Hello ! I could not attempt the online mirror because of some prior commitments. Is there any way in which I can attempt day 1 problems?
still day 1?
where is day 2?
What's the link for day 2?
I was using the same link
Please wait a few more minutes, we are currently setting up the contest.
Edit: It should work now :)
do I have to re-register?
No, you should be able to use the same credentials as yesterday.
Edit: There was a configuration error on our side. It is fixed now.
previous credentials not working :(
edit: working now :)
It's working for me now
Its showing "Failed to log in" for me, after using the same username and password.
You are right, it was a configuration error on our side. Please do not register a new account as the contest results cannot be merged in that case. It should work now with your previous account.
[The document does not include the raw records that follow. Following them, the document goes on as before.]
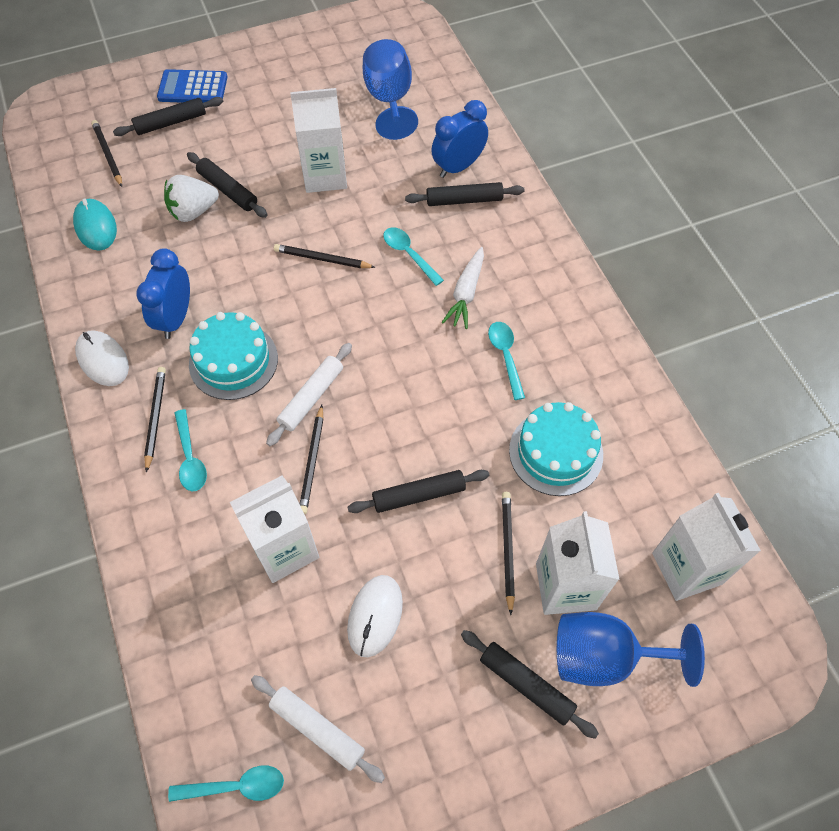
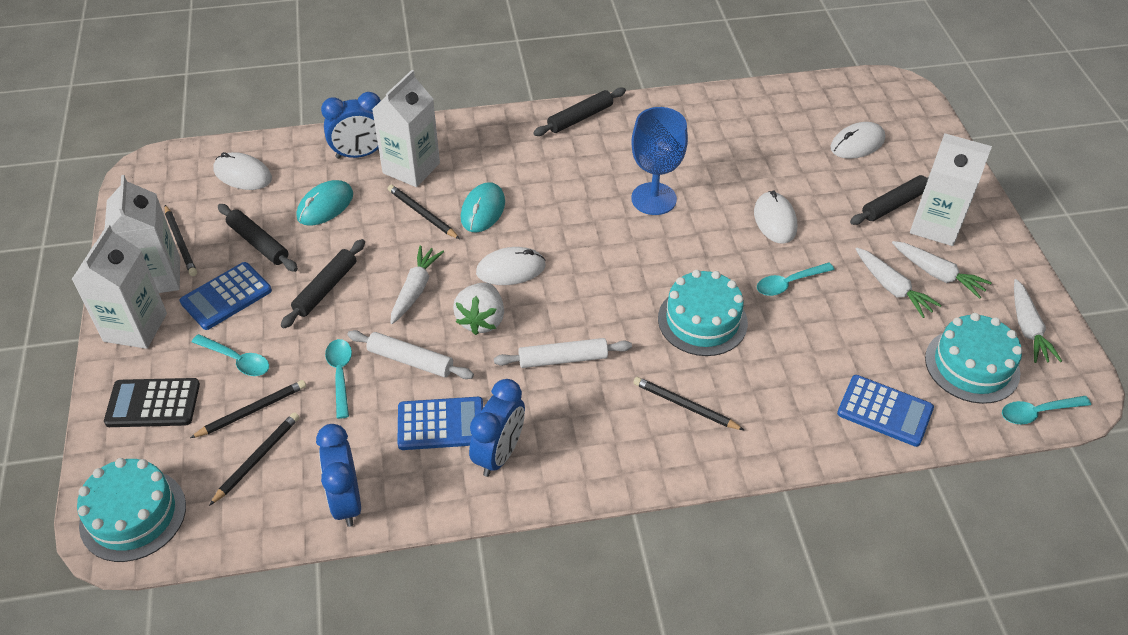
black calculator: none = 0 -> [104,378,200,427] = 1
black rolling pin: [113,97,223,136] [187,152,267,218] [347,470,489,513] [405,182,524,206] [461,630,599,739] = 5 -> [218,204,298,272] [281,239,365,328] [533,87,626,136] [850,175,929,225] = 4
blue calculator: [157,69,227,103] = 1 -> [180,262,272,330] [397,397,483,450] [837,375,934,447] = 3
blue clock: [136,248,190,339] [431,100,488,178] = 2 -> [316,424,361,527] [321,92,381,159] [469,379,525,477] = 3
blue goblet: [363,39,418,140] [557,612,705,687] = 2 -> [631,107,688,215] = 1
turquoise cake: [189,312,278,400] [509,402,603,496] = 2 -> [77,458,186,562] [658,270,748,356] [925,313,1023,404] = 3
turquoise mouse: [73,198,117,251] = 1 -> [297,180,353,226] [461,182,505,233] = 2
white carrot: [442,247,484,329] = 1 -> [391,245,444,324] [856,248,942,318] [892,241,992,299] [1014,279,1062,363] = 4
white mouse: [75,330,129,386] [347,575,403,657] = 2 -> [213,152,272,190] [476,247,546,285] [754,191,797,244] [830,122,885,159] = 4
Thank you all for the amazing problem set. Really enjoyed both days of contest!
+1 The problems are really nice
Did someone get 100 points with aliens trick in Prisoner?(I got 80 with it)
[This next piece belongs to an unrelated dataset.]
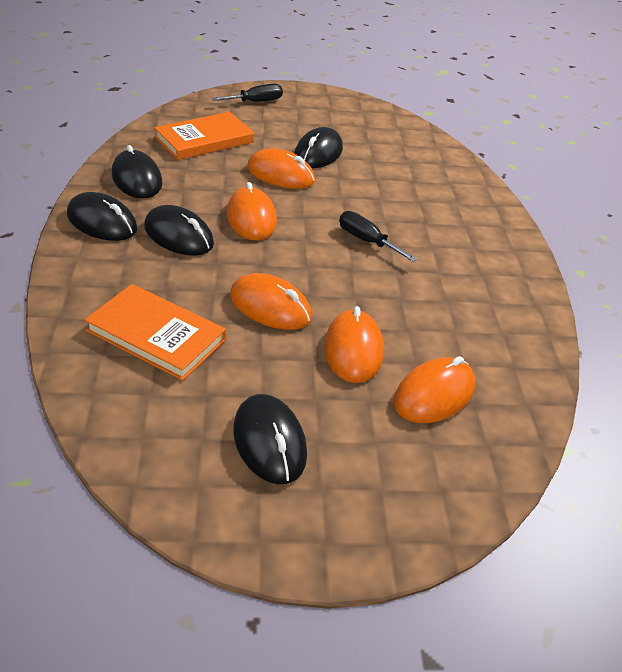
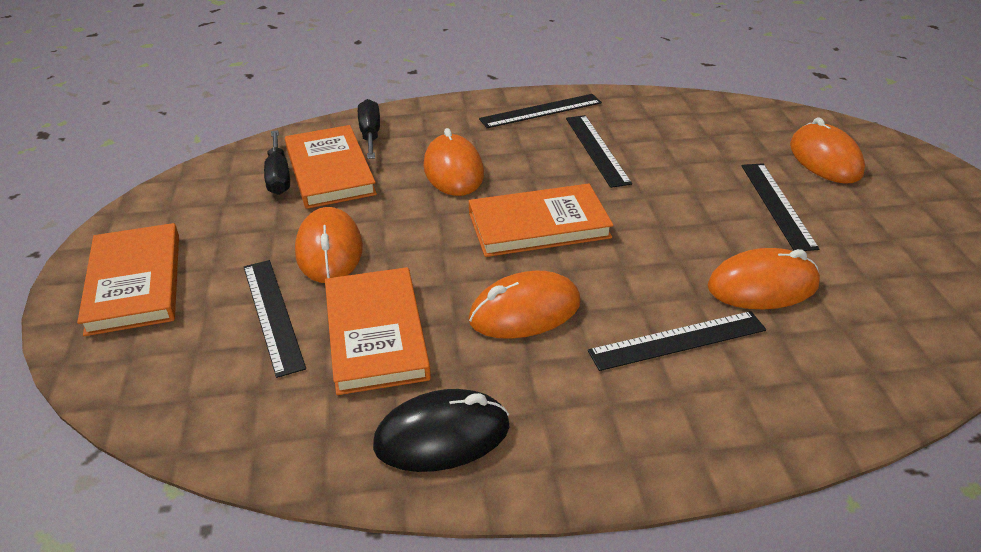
black mouse: [67,192,138,241] [112,145,163,198] [144,205,214,256] [233,394,307,484] [294,127,343,168] = 5 -> [373,389,509,472] = 1
black ruler: none = 0 -> [244,260,306,378] [479,94,602,128] [566,115,632,188] [588,311,766,371] [741,163,820,251] = 5
orange book: [84,284,226,381] [154,112,254,160] = 2 -> [77,223,179,336] [285,125,377,209] [325,267,431,395] [469,184,614,257] = 4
I also got 80 and I don't think it is possible to get 100 due to the bounds on n,d = 2*10^6, unless you are able to optimize the inner dp to run on O(n) instead of O(n*log(n)). Actually I think they made the bounds that high to stop lagrange from getting 100 pts, because there is another more efficient solution described in the analysis that does not involve lagrange.
I did.
At first I was working with the alien trick approach too. But then I was trying to solve the d-parameter-less version with good complexity, and the greedy approach clicked. In fact, it's not the only problem. I vividly remember getting alien-trick-rolled in few other problems- (a) get a vibe and verify the function is convex (b) think about the parameter-less version, get a greedy approach to solve that (c) but wait, I can use this greedy approach in the actual problem :v
Can somebody describe the process in detail, since I noticed that you can't do the standard trick. At least for me, I get a problem when C(l) is > d where C(l) is the minimum number of mattresses for an optimal solution where a cost of a mattress is l. I saw some codes use the formula:
if(C(l) > d) r1 = dp(l) — l*C(l) r2 = dp(l+1) — (l+1)*C(l) answer is r2 + (r1-r2)*(d-C(l+1))/(C(l)-C(l+1))
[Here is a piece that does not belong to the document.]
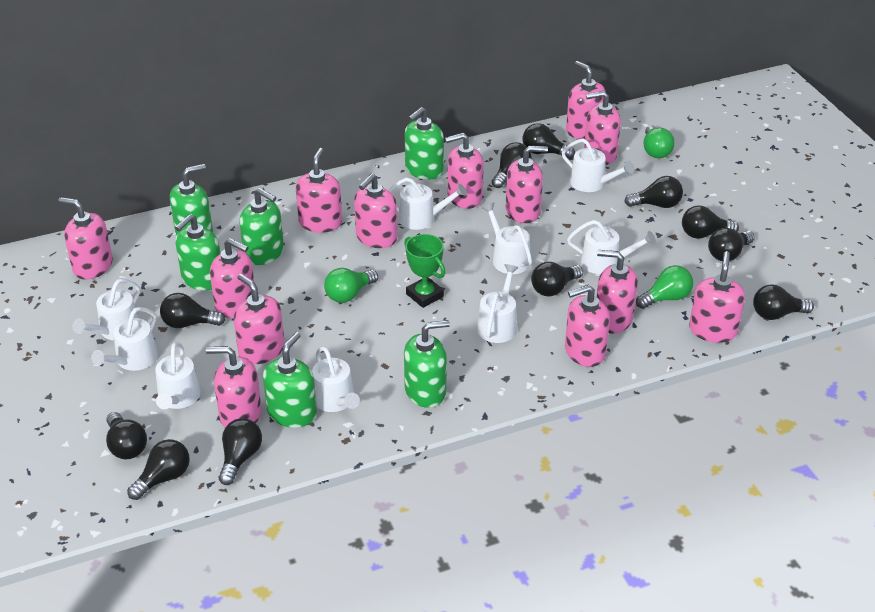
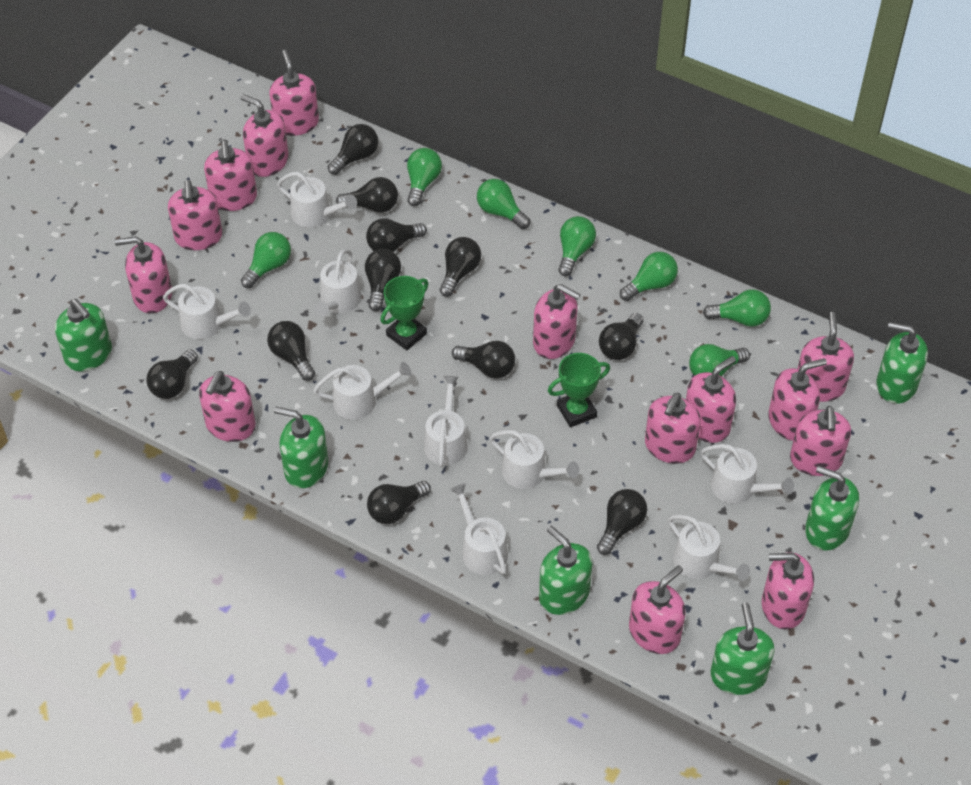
green light bulb: [324,268,378,303] [636,265,693,309] [644,125,675,158] = 3 -> [241,232,291,288] [407,148,442,206] [477,179,531,229] [558,216,596,276] [620,252,678,301] [689,344,750,376] [703,289,771,327] = 7
green trophy: [404,234,445,308] = 1 -> [380,276,428,350] [548,353,610,427] = 2
pink soap dispenser: [58,197,113,279] [206,346,262,427] [210,238,254,318] [234,274,285,364] [296,148,342,233] [354,173,398,248] [445,133,484,209] [506,146,548,223] [565,285,610,367] [566,61,606,139] [584,91,621,165] [596,250,638,334] [689,251,745,343] = 13 -> [115,236,172,314] [168,180,222,250] [199,371,256,442] [204,140,257,211] [241,94,289,177] [269,50,319,136] [533,284,581,359] [629,565,686,654] [645,393,701,464] [686,356,736,443] [762,552,814,629] [768,358,827,441] [790,406,851,476] [797,312,854,402] = 14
where l is the biggest cost for a mattress such that C(l) >= d
Can someone give an explanation. Thank you in advance
If a prisoner starts rebelling at a time $$$<= T$$$, then it will rebel no matter how you block the cells. For all other prisoners compute a value $$$low_i$$$ denoting the lowest index of a prisoner you can block so that the i-th prisoner doesn't start rebelling, this can be easily calculated with a stack. So if you block a cell in the segment $$$[low_i; i - 1]$$$ then the i-th prisoner doesn't start rebelling. Now you can repeat the following D times — pick a cell that can block the most prisoners, and put a mattress on it and remove the prisoners whose segments contained that cell, and this can be easily implemented by a segment tree in $$$O(N log N)$$$, however it might get TLE because the limits are very strict(I struggled quite a bit during the contest to get 100 points).
How can I do upsolving?
Is test data published anywhere?(since ojuz usually uploads the problems to oj.uz).Upsolving window on cms was only of 3 hours
Sorry for the delay, but most of the committee members were a bit to exhausted to get to that right away :-) The test data is now on the website, ready to be uploaded to another online judge. Note, however, that the managers used for the interactive tasks rely on the German fork of CMS, so they might need some tweaking to get them running on another judge system.
Thanks lumibons it was a really nice competition. I really enjoyed it.
You can solve all the problems here: https://oj.uz/problems/source/552
I think the statment for problem books is wrong. For subtasks 3, 4 and 5, $$$S$$$ is $$$ \geq 200$$$ instead of $$$\geq 170$$$. It is true according to the editorial and the statement I received during the mirror.
Day0's testdata is broken. Can you fix it?
Will you hold online contest of BOI2022?